Léxico: «estroncamento»

Três vezes mento

 

      «O suspeito, desde o ano de 2005, de forma reiterada e com elevados prejuízos para as vítimas, tem realizado furtos qualificados, através de escalamento, arrombamento e estroncamento de portas e janelas, subtraindo todo o tipo de artigos de valor, nomeadamente, objetos em ouro, prata, coleções de moedas, livros ou dinheiro”, explica PSP, em comunicado» («PSP prende “homem-aranha” por dezenas de assaltos», Alexandre Panda, Jornal de Notícias, 25.12.2015, p. 30).
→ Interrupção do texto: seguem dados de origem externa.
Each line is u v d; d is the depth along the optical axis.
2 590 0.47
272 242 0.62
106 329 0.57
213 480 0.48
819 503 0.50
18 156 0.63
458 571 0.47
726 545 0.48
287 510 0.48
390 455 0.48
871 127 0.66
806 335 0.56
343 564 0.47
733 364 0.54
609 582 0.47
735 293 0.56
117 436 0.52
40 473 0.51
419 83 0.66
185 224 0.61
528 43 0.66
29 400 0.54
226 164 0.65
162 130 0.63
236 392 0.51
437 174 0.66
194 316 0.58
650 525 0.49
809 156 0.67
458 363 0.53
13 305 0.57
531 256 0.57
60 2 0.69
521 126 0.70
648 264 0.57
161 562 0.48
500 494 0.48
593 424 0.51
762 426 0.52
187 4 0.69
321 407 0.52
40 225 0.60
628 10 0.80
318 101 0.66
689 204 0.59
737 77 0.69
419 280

      Já uma vez aqui tinha trazido um «estroncamento», sempre raro. Tal como desta vez, usado pela Polícia. Estroncar é partir, quebrar, desmanchar. O pior é quando nos comunicados da Polícia se escrevem brutezas inconcebíveis como «altercações de ordem pública» e os jornalistas as reproduzem, como vimos aqui.

 

[Texto 6510]

«Antes» e «dantes»

Antes de mais

 

      «A pouco e pouco tornou a viver bem, mesmo sem a fortuna de dantes, pilhada no Brasil por antigos empregados do meu bisavô» («A Monarquia», António Lobo Antunes, Visão, 23.12.2015). O leitor R. A. mandou-me esta frase com uma pergunta: «Quer comentar?» Perguntei então se o que estava em causa era a repetição do som. «Não ficava melhor “a fortuna de antes”?» Antes e dantes são sinónimos, é verdade, mas o primeiro é advérbio não apenas de tempo. Se quero dar a ideia de outrora, antigamente, é «dantes» que tendo a usar, embora também pudesse usar «antes». Como quase de certeza não quereria aquele encontro de sons (de... dan), evitava — no caso específico desta frase — ambos e optava por outrora: «A pouco e pouco tornou a viver bem, mesmo sem a fortuna de outrora, pilhada no Brasil por antigos empregados do meu bisavô.» Este «de dantes» é, curiosamente, muito encontradiço nas obras de António Lobo Antunes.

      Há, contudo, matizes que julgo não estarem nos dicionários. Certa vez, o Bom Português foi para a rua perguntar se se devia dizer «antes usava bigode» ou «dantes usava bigode», e concluiu que eram sinónimos. Imaginemos que hoje me encontro pela segunda vez — e a primeira foi na semana passada — com um homem que não conhecia. Desta vez, aparece sem bigode. Para me assegurar da identidade dele, pergunto «antes não usava bigode?», e não «dantes não usava bigode?».